Osíris reagiu imediatamente, girando a foice em um arco defensivo. O choque veio com força: a ponta do pé de Mirage raspou contra a lâmina, criando uma faísca verde e azul. Em seguida, ela reapareceu atrás dele, lançando um golpe que foi aparado pela parte inferior da arma. O som metálico reverberou, mas logo foi engolido por outro deslocamento de ar.
Zath, parado mais ao fundo, mal conseguia acompanhar. Mesmo com seus inúmeros olhos espalhados pelos tentáculos, tudo que via eram pós-imagens fantasmagóricas, borrões azuis e sombras esverdeadas se chocando e ricocheteando por todo o salão.
O espaço ao redor vibrava, as paredes marcadas por cortes e impactos que surgiam e sumiam antes mesmo que ele conseguisse focar.
Porém, quando ambos se chocaram no centro do local, o silêncio prevaleceu. Mirage permaneceu alguns segundos imóvel, sem reação, como se o tempo tivesse esquecido de passar. Mas tudo mudou quando uma fina linha verde percorreu sua armadura vermelha e, como numa reação em cadeia, várias outras surgiram, revelando-se como resquícios de energia dos cortes efetuados por Osíris em milissegundos.
— Mirage! — berrou Zath, fora de si, tentando forçar seus olhos já sobrecarregados a dispararem mais feixes de energia.
Uma pós-imagem azulada surgiu como um clarão atrás do Desperto pálido, o contorno distorcido de Mirage emergindo em velocidade extrema. Sua perna fez um arco perfeito, atingindo o Ceifador com um impacto seco.
Osíris foi arremessado vários metros para o lado, esvoaçando no ar como uma mancha de sombra viva.
Zath arregalou os olhos, agora, conseguia ver claramente: a Mirage que havia lutado corpo a corpo com o Ceifador até aquele instante… era apenas metade dela. No auge da troca de golpes, ela havia dividido seu corpo em duas massas independentes, cada uma agindo por conta própria.
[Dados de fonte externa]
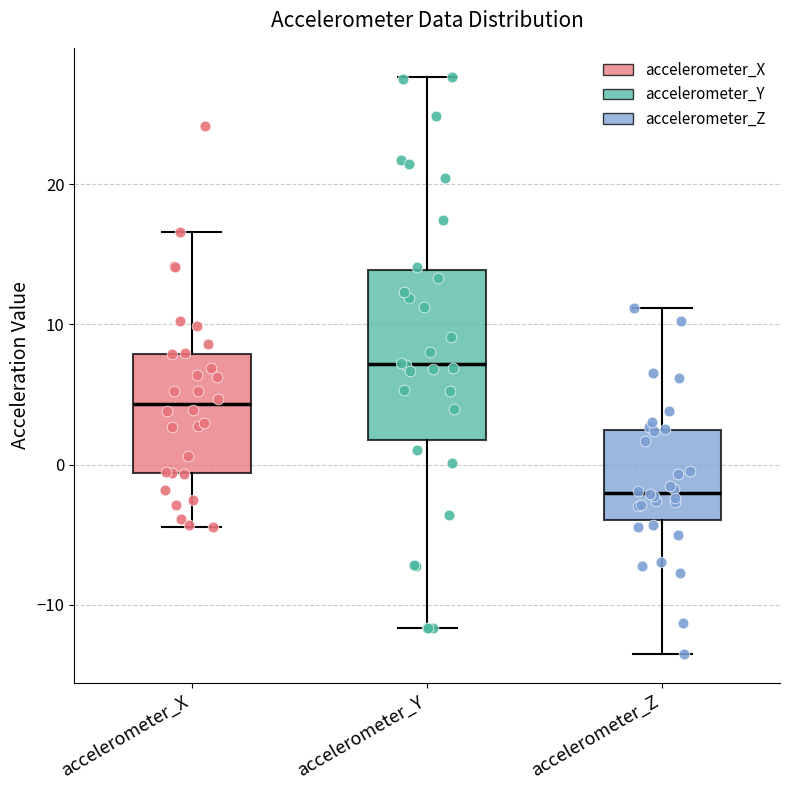

Reading left to right, read every box against the y-axis: the position of its median line, the range the box covers, and the ends of its whiskers. The values are not printed on the chart, so give them approximately, as read against the axis.

accelerometer_X: median 4, box -1 to 8, whiskers -4 to 17
accelerometer_Y: median 7, box 2 to 14, whiskers -12 to 28
accelerometer_Z: median -2, box -4 to 2, whiskers -13 to 11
A Mirage “original” pousou suavemente após o chute, a energia pulsando em seu núcleo como um coração acelerado.
— Nunca lute só contra o que você consegue ver… — disse, a voz abafada pela máscara dourada.
Osíris se ergueu lentamente, a mão apertando o cabo da foice. Pela primeira vez, uma fagulha de surpresa brilhou em seu olhar.
O silêncio seguinte não era mais de tensão, era a calma traiçoeira de quem sabia que a luta estava longe de acabar.